Having been founded in 1975 on the basis of what's known as 'The Georgetown Accord' to more effectively deal with trade and economic relations with the European Union (EU), successive governments of the ACP have come to be aware of the necessity to function in a wider international environment, and consequently to seek structured relationships, such as, for instance, the powerful G-20 Group.

The ACP group of 79 countries (48 in Africa, 16 Caribbean, and 15 Pacific) represent a population of some 2.5 billion diverse peoples and vast resources, compared with the EU's approximate 500 million population.

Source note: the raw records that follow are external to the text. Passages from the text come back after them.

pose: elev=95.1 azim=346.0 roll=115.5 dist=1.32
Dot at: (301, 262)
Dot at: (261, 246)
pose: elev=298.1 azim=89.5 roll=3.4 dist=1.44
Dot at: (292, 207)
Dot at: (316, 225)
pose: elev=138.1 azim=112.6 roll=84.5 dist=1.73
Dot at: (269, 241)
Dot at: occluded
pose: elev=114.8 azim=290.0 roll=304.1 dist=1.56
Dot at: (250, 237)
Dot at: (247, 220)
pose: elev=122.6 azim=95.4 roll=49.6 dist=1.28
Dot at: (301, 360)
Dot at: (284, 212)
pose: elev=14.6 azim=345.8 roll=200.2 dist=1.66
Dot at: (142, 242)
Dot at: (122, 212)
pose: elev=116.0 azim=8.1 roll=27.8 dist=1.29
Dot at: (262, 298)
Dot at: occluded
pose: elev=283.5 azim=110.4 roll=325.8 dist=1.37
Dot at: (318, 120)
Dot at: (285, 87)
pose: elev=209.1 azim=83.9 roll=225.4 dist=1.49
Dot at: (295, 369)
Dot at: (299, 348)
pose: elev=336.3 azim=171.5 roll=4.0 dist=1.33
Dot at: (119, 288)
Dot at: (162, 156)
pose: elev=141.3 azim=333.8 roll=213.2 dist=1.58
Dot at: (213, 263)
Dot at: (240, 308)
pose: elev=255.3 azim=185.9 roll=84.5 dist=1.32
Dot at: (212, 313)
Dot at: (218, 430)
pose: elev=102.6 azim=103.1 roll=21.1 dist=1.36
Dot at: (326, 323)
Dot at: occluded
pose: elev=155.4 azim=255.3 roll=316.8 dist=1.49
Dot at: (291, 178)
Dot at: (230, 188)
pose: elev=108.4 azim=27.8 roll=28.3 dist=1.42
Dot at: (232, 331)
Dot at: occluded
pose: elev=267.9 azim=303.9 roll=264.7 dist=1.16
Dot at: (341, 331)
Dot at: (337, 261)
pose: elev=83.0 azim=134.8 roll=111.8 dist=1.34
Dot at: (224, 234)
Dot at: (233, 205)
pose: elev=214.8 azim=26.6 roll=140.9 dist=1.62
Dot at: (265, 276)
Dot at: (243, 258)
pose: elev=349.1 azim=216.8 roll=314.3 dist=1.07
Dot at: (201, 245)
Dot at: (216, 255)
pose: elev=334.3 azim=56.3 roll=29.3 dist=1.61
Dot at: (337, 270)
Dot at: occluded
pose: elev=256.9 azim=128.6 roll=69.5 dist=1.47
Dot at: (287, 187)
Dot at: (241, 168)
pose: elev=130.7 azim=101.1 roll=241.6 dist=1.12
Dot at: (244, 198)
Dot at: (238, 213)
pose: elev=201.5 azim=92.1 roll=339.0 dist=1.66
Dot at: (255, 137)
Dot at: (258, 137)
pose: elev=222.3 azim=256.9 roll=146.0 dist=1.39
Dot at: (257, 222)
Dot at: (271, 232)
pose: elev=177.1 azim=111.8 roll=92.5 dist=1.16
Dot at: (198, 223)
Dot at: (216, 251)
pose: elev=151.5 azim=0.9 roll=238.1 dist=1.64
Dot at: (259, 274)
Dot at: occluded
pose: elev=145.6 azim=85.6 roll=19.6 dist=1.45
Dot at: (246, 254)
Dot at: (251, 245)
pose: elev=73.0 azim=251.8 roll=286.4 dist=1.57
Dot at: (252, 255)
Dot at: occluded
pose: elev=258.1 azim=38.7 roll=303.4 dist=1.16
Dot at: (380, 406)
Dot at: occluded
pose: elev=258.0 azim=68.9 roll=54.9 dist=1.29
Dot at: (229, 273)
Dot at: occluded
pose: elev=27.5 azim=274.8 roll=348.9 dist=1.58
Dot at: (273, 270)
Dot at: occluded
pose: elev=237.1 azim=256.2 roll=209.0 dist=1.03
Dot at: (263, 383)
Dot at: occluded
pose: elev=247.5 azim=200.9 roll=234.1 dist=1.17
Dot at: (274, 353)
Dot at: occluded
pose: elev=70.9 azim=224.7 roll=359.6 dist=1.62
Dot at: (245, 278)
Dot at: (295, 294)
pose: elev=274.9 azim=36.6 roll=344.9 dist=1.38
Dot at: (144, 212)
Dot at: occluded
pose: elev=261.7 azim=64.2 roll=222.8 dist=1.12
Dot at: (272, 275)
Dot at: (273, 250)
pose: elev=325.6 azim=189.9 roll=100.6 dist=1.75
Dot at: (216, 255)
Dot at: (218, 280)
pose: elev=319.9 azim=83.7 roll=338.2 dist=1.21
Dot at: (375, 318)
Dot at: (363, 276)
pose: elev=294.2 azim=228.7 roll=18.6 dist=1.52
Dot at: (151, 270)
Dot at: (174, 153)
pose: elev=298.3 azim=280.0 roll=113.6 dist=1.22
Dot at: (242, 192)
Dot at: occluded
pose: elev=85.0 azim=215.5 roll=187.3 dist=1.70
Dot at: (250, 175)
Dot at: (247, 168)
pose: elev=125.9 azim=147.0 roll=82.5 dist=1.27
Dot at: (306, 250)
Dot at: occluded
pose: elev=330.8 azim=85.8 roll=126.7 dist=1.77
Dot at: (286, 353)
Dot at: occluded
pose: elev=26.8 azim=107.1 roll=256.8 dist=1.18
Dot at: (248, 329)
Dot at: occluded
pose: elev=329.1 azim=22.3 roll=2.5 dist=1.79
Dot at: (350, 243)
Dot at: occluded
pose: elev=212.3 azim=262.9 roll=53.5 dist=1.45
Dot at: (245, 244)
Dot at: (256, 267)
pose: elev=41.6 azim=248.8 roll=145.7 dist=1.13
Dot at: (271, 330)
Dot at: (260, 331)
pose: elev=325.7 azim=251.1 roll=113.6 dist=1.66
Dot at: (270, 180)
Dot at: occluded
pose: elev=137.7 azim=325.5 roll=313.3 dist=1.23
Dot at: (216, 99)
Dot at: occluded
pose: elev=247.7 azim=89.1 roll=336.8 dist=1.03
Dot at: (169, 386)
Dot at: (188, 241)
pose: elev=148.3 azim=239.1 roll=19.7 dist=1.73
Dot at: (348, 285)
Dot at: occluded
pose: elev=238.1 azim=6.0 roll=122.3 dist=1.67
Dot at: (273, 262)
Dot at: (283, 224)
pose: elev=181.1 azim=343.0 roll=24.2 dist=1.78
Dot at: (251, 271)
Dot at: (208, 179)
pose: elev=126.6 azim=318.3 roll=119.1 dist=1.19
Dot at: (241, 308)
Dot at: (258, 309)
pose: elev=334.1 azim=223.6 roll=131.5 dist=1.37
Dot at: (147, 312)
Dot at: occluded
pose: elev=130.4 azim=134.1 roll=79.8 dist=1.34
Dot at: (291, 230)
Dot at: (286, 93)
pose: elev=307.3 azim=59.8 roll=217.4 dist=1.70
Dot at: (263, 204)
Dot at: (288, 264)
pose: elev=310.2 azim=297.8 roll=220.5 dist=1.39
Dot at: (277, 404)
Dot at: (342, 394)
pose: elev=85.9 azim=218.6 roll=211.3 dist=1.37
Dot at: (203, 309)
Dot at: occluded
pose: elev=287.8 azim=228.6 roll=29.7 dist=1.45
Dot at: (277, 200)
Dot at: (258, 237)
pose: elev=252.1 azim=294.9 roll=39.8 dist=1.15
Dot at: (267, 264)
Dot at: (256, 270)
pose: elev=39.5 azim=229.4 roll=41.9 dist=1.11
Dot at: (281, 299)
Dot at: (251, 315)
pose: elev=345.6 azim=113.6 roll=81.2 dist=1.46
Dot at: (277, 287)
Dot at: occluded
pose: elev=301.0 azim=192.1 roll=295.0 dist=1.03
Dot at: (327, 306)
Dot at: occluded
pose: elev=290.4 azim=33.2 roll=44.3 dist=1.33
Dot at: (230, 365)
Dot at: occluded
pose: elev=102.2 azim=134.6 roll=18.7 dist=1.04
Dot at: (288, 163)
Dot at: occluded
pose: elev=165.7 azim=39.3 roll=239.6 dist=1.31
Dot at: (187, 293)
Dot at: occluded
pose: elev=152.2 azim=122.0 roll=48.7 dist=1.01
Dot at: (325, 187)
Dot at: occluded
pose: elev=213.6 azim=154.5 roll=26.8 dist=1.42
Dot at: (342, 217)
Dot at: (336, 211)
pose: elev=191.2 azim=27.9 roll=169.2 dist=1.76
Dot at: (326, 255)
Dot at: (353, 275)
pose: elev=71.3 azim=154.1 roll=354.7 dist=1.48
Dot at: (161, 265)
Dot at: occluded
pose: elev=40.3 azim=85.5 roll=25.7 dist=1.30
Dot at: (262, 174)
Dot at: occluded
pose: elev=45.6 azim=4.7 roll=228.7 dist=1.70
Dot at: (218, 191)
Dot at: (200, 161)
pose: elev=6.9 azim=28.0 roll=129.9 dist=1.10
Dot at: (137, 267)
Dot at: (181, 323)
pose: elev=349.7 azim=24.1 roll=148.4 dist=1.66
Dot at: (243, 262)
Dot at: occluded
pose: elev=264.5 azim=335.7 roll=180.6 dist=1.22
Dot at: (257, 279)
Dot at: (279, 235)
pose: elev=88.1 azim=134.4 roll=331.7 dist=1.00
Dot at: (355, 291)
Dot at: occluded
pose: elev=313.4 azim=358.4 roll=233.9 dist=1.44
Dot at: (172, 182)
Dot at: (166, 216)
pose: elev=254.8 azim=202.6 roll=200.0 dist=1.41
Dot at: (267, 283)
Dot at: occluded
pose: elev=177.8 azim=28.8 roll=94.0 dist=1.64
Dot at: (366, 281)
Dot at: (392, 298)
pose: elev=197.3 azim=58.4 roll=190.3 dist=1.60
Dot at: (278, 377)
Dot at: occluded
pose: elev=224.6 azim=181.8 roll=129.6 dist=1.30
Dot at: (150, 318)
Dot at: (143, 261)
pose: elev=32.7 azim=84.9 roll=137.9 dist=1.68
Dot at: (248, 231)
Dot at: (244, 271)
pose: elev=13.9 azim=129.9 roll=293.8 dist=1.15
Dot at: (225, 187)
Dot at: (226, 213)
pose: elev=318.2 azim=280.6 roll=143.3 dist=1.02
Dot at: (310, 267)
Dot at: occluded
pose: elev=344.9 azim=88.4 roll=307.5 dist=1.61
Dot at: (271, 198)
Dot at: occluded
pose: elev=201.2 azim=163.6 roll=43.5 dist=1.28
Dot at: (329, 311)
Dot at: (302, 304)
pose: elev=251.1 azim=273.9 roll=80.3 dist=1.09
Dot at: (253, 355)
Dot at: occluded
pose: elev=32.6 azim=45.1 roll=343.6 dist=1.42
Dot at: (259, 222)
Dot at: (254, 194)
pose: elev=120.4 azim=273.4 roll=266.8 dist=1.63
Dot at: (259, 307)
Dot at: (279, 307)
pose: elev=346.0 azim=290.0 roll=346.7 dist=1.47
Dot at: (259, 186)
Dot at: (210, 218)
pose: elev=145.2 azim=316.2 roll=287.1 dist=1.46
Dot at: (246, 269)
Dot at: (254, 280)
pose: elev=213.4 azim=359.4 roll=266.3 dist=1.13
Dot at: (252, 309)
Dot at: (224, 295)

The EU's voice and influence are well represented at both the level of the G-8 group of powerful and wealthy nations as well as within the wider G-20, broadened in recent years to include Brazil and South Africa.

The need for wider and more effective involvement in a changing world is clearly a major challenge to be faced. Therefore, it is to the credit of the organisers of the forthcoming seventh ACP Summit that they are focussing on a central theme of this nature.

And having so miserably failed the Caribbean by a shocking absence of Heads of State and Government at the sixth ACP Summit in Ghana in 2008 — the notable exception being the then Surinamese President Ronald Venetiaan — it is to be expected that the Caricom leaders would avoid a repetition of such political detachment, if not contempt, in preparation for next month's summit in Equatorial Guinea.

Ramphal's disappointment

Ahead of yesterday's start of the ACP Parliamentary Assembly — a biannual event — I sought a brief comment from Sir Shridath Ramphal on the Caribbean's apparent lacklustre attitude towards the coming ACP summit in Africa.

After all, Ramphal has remained a most authentic and influential Caribbean voice, and he was quite an instrumental personality in the framing of the Georgetown Accord as a creative functional tool in dealing with the EU on the basis of the then Lomé Convention.

"I am absolutely appalled," he said, "to learn of the negligible response from Caricom to these meetings of the ACP group of nations... The Caribbean has an obligation to be in the forefront of participation in these significant ACP events rather than, as it appears, being in retreat..."

Well, while a number of Caricom governments are faced with serious domestic social, economic, and political problems, none of these are said to be so acute as to deter quite a few of them from demonstrating scant interest to ensure at least reasonable representational involvement in the summit.

For a start, it would be surprising if any Caribbean government advanced the argument that they were unable to fund a delegation to the summit because of financial difficulties. For there is an understanding that the ACP Secretariat and the host country are committed to provide cost-free accommodation for a Head of State/Government, a Cabinet minister and one ambassador.

Incidentally, within the ACP group of nations there are, for the first time, three women Heads of Government, two of whom are from the Caribbean. They are Jamaica's Prime Minister Portia Simpson Miller, Trinidad and Tobago's Prime Minister Kamla Persad-Bissssar, and Malawi's President Joyce Banda. As of late last week, however, none among the trio had signalled to the summit organisers a likely presence for the summit.

A question of relevance is whether Caricom chairman Prime Minister Kenny Anthony of St Lucia, and/or the community's Secretary General Irwin LaRocque would show up in Equatorial Guinea for the summit.